ARTICLE SUMMARY:
Early indicators are positive for the medtech start-up community, with an uptick in funding deals and exits in the first weeks of the new year. Companies focused on heart failure (FIRE1, Alleviant Medical), neurology (Ceribell, Zeto, Saluda Medical), diabetes (Beta Bionics, CeQur), and AI solutions (Neko Health, Quibim) all gained ground recently. But longer-term uncertainties still loom, and the road ahead could be bumpy.
Building on last year’s positive momentum, the medtech start-up community racked up more gains right out of the gate in 2025, with substantial equity raises across a variety of clinical specialties and some encouraging news on the exit front as well, all early indicators of a busy year ahead on the fundraising front.
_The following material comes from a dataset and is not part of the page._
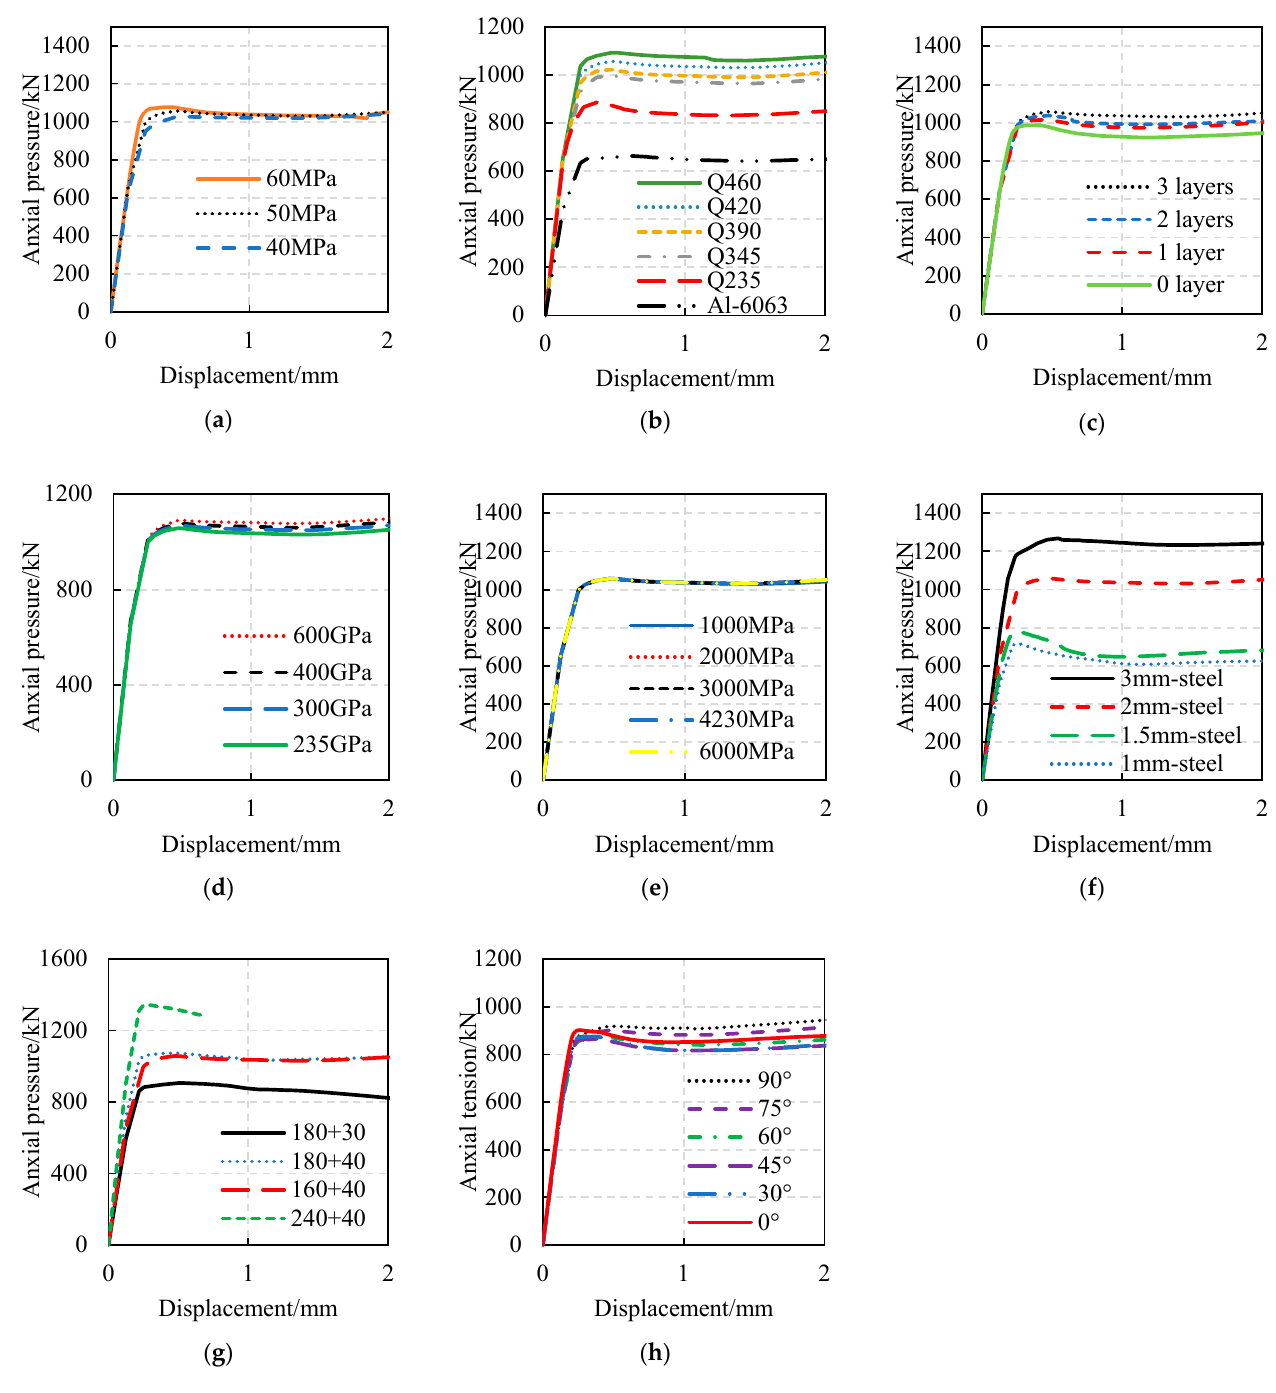
Figure 9. Parameter analysis of compression tests: ( a ) Variable is concrete strength. ( b ) Variable is steel grade. ( c ) Variable is the number of 0° CFRP layers. ( d ) Variable is the elastic modulus of CFRP. ( e ) Variable is the ultimate tensile strength of CFRP. ( f ) Variable is the thickness of the steel tubes. ( g ) Variable is the section size of the FWP. ( h ) Variable is the angle of the CFRP.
That said, the journey could be bumpy. Longer-term economic and geopolitical uncertainties still cloud the horizon, and some companies that exited 2024 teetering on the edge could face a funding reckoning in 2025. As Paul Grand, CEO of MedTech Innovator, recently noted, there has been a “clear uptick” in funding in early 2025, and “exit activity was the buzz at JPM [the JP Morgan Healthcare Conference, held in January],” with increasing M&A and the IPO pipeline “finally opening up.” Still, 2025 is likely to be a “roller coaster,” he predicts, with “incredible highs and devastating lows.” Although Grand told MedTech Strategist he does not necessarily foresee an increase in company failures this year, he expects plenty of bumps in the road, including “many failures, downsizing, and other funding struggles.”